Franziska Schläpfer

Schweizer Lexikon der populären Irrtümer

Missverständnisse und Vorurteile von Alpenklübler bis Zwingli
Cover: Schweizer Lexikon der populären Irrtümer
Pendo Verlag, Zürich 2004
ISBN 9783858425690
Gebunden, 272 Seiten, 19,90 EUR

Klappentext

Existiert Betty Bossi? Ist die Geranie eine einheimische Blume? Und stammt Bündner Fleisch wirklich aus Graubünden? Über das Land der Berge, Banken und Schokolade zirkulieren zahlreiche Mythen. Die Appenzeller gelten als lustiges Völklein. Schwingen ist reiner Männersport. Der Landessender steht in Beromünster und jedes Kind weiß, dass Schweizer mehr als eine Sprache sprechen.
Nichts davon ist wahr. Wie es sich tatsächlich verhält, lesen Sie in diesem unterhaltsamen Lexikon: In über zweihundert Stichwörtern retouchiert die Journalistin Franziska Schläpfer die Bilder, die sich in den Köpfen eingenistet haben - bei In- wie Ausländern. Sie konfrontiert vermeintliche Selbstverständlichkeiten mit überraschenden Fakten und führt auf einer amüsanten Reise durch das Dickicht helvetischer Missverständnisse.

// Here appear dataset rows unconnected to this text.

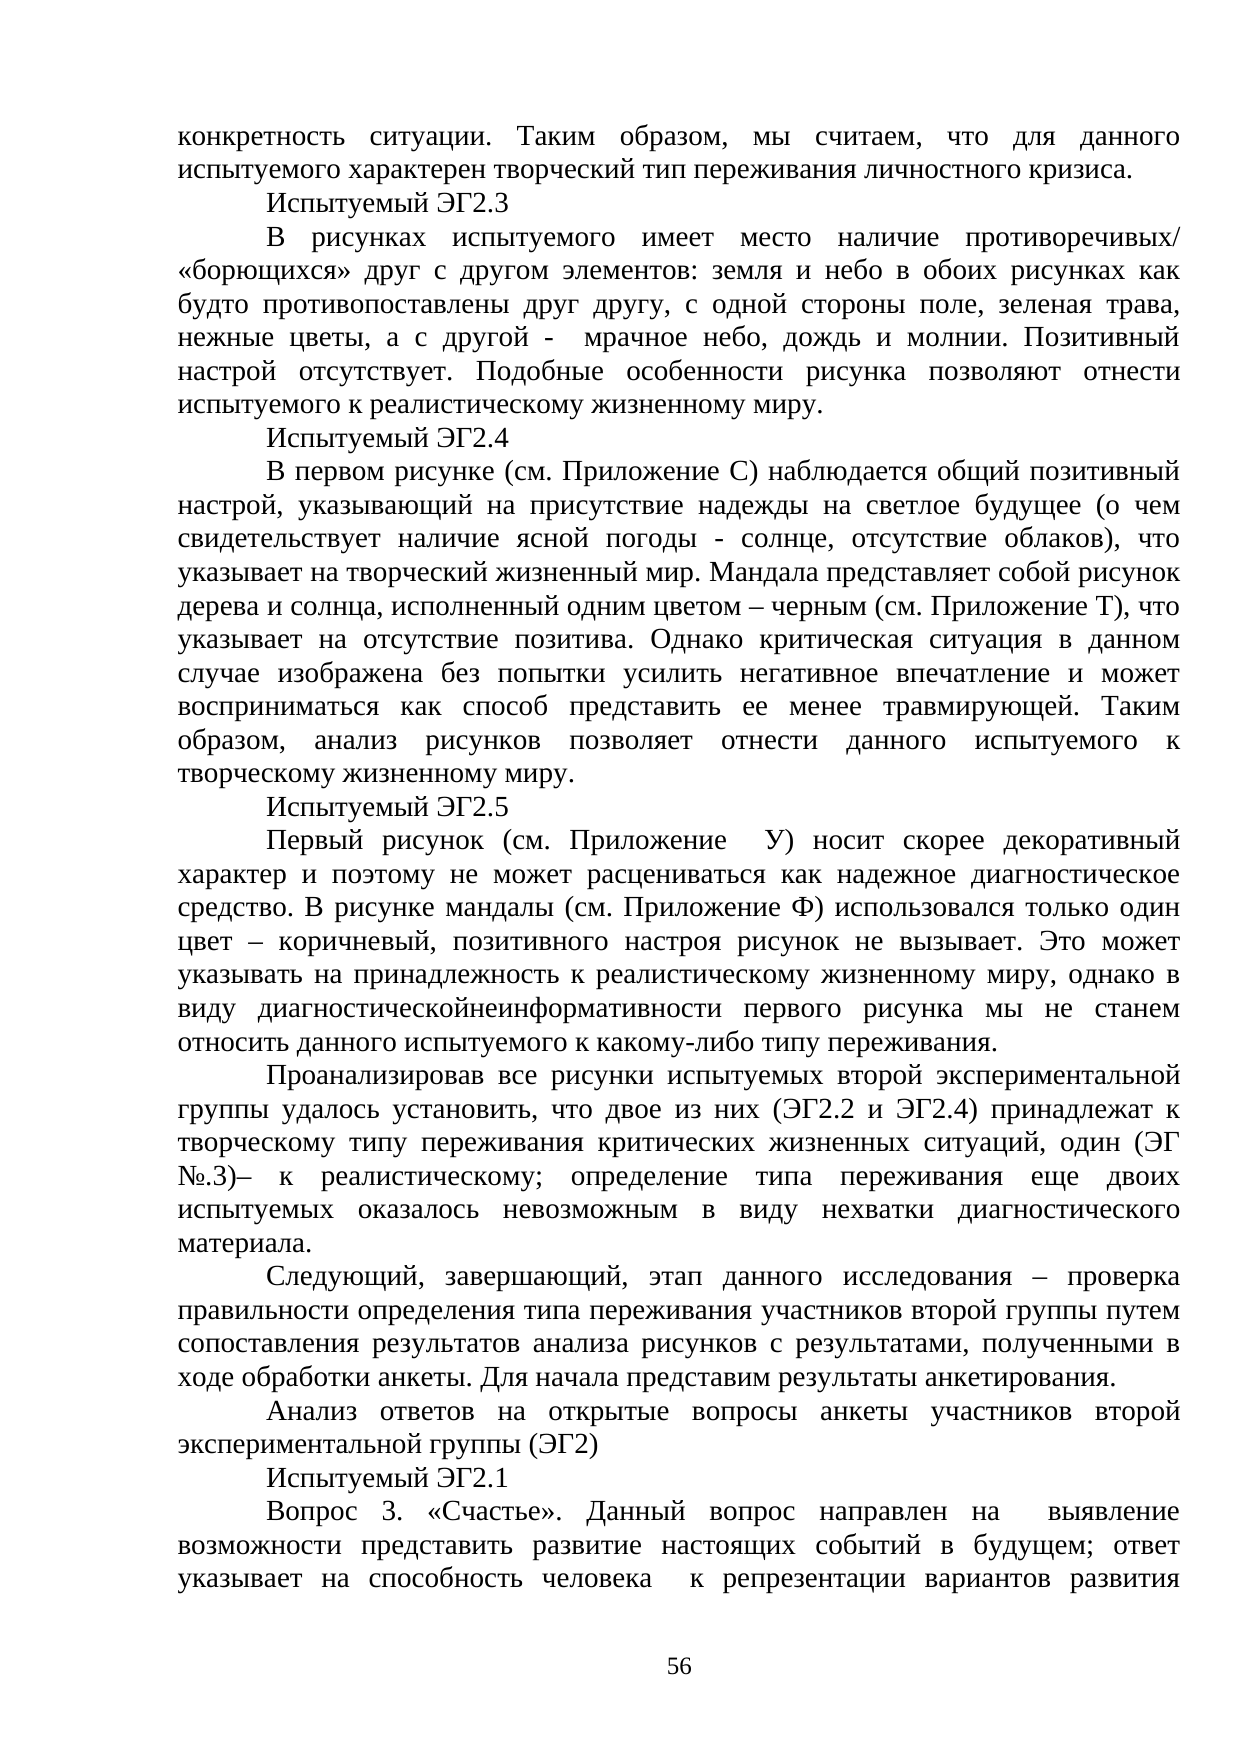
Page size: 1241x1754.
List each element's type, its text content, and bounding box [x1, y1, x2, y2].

text Испытуемый ЭГ2.4 [177, 420, 1181, 453]
text Испытуемый ЭГ2.5 [177, 789, 1181, 822]
text Проанализировав все рисунки испытуемых второй экспериментальной группы удалось установить, что двое из них (ЭГ2.2 и ЭГ2.4) принадлежат к творческому типу переживания критических жизненных ситуаций, один (ЭГ №.3)– к реалистическому; определение типа переживания еще двоих испытуемых оказалось невозможным в виду нехватки диагностического материала. [177, 1057, 1181, 1258]
text Первый рисунок (см. Приложение У) носит скорее декоративный характер и поэтому не может расцениваться как надежное диагностическое средство. В рисунке мандалы (см. Приложение Ф) использовался только один цвет – коричневый, позитивного настроя рисунок не вызывает. Это может указывать на принадлежность к реалистическому жизненному миру, однако в виду диагностическойнеинформативности первого рисунка мы не станем относить данного испытуемого к какому-либо типу переживания. [177, 822, 1181, 1057]
text Испытуемый ЭГ2.1 [177, 1460, 1181, 1493]
text Испытуемый ЭГ2.3 [177, 185, 1181, 219]
text Следующий, завершающий, этап данного исследования – проверка правильности определения типа переживания участников второй группы путем сопоставления результатов анализа рисунков с результатами, полученными в ходе обработки анкеты. Для начала представим результаты анкетирования. [177, 1258, 1181, 1393]
text В первом рисунке (см. Приложение С) наблюдается общий позитивный настрой, указывающий на присутствие надежды на светлое будущее (о чем свидетельствует наличие ясной погоды - солнце, отсутствие облаков), что указывает на творческий жизненный мир. Мандала представляет собой рисунок дерева и солнца, исполненный одним цветом – черным (см. Приложение Т), что указывает на отсутствие позитива. Однако критическая ситуация в данном случае изображена без попытки усилить негативное впечатление и может восприниматься как способ представить ее менее травмирующей. Таким образом, анализ рисунков позволяет отнести данного испытуемого к творческому жизненному миру. [177, 453, 1181, 789]
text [177, 118, 1181, 185]
text Анализ ответов на открытые вопросы анкеты участников второй экспериментальной группы (ЭГ2) [177, 1393, 1181, 1460]
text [177, 1493, 1181, 1594]
text В рисунках испытуемого имеет место наличие противоречивых/ «борющихся» друг с другом элементов: земля и небо в обоих рисунках как будто противопоставлены друг другу, с одной стороны поле, зеленая трава, нежные цветы, а с другой - мрачное небо, дождь и молнии. Позитивный настрой отсутствует. Подобные особенности рисунка позволяют отнести испытуемого к реалистическому жизненному миру. [177, 219, 1181, 420]
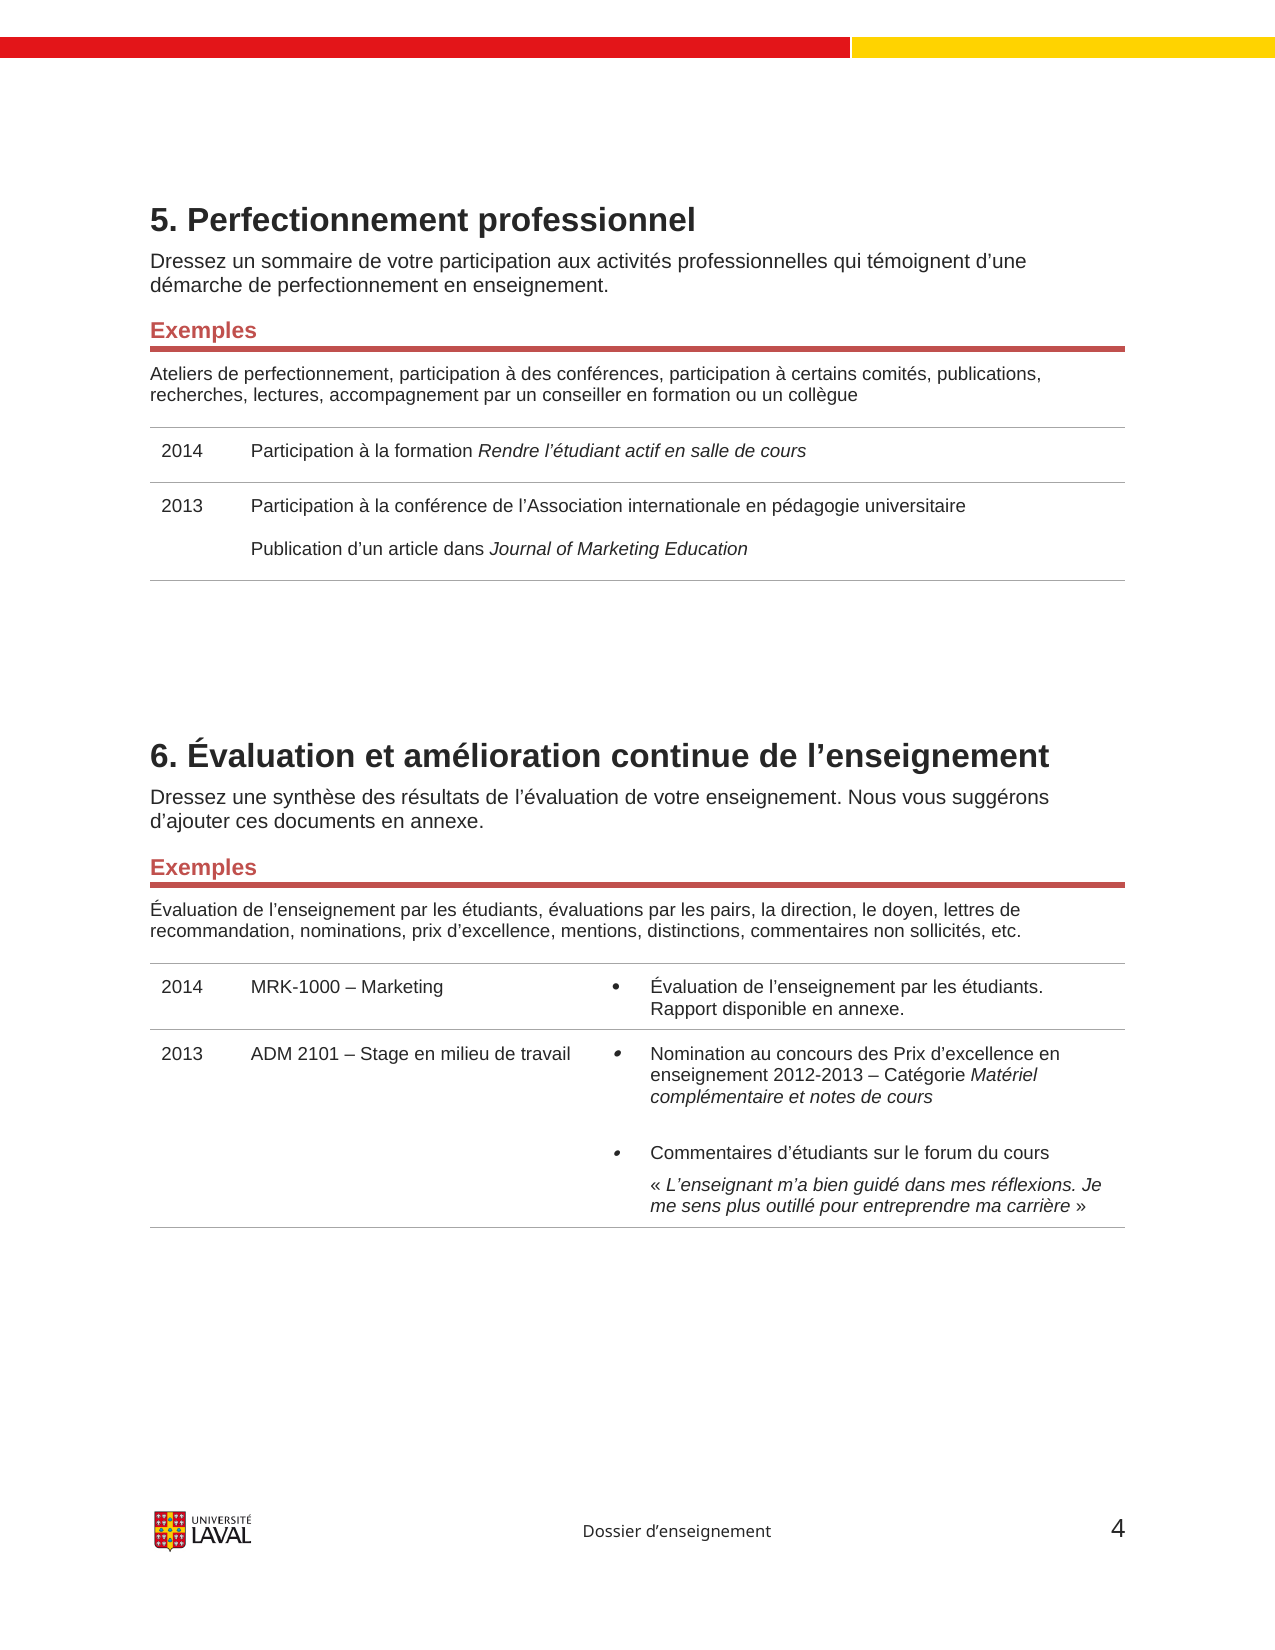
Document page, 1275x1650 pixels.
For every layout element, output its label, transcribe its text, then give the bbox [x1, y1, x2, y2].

Rezensionsnotiz zu Frankfurter Allgemeine Zeitung, 31.12.2004

Den Titel, meint der Rezensent Ernst Horst etwas resigniert, den Titel kann man gleich vergessen: die reine Verkaufsmasche. Was hier vorliegt, sei kein Lexikon, und um Irrtümer gehe es auch eher selten. Das mit der Schweiz treffe den Nagel dagegen auf den Kopf: über die erfahre man in diesem Band viel, und zwar von einer Schweizerin. Nicht nur Neues - dass es etwa Wilhelm Tell in Wirklichkeit gar nicht gegeben hat, das habe man auch vorher schon wissen können. Aber dass im schweizerischen Urnäsch Silvester aus lang anhaltendem Widerstand gegen den Gregorianischen Kalender jedes Jahr am 13. Januar nochmal gefeiert wird, das sei der Welt bisher wohl doch eher unbekannt gewesen. So findet Horst die Mehrzahl der Artikel allemal "verdienstvoll" und beneidet die Schweiz als überaus glückliches - oder jedenfalls selbstzufriedenes - Volk. Keines von neununddreißig anderen Ländern kam den Schweizern in einer Umfrage an Glücksempfinden gleich.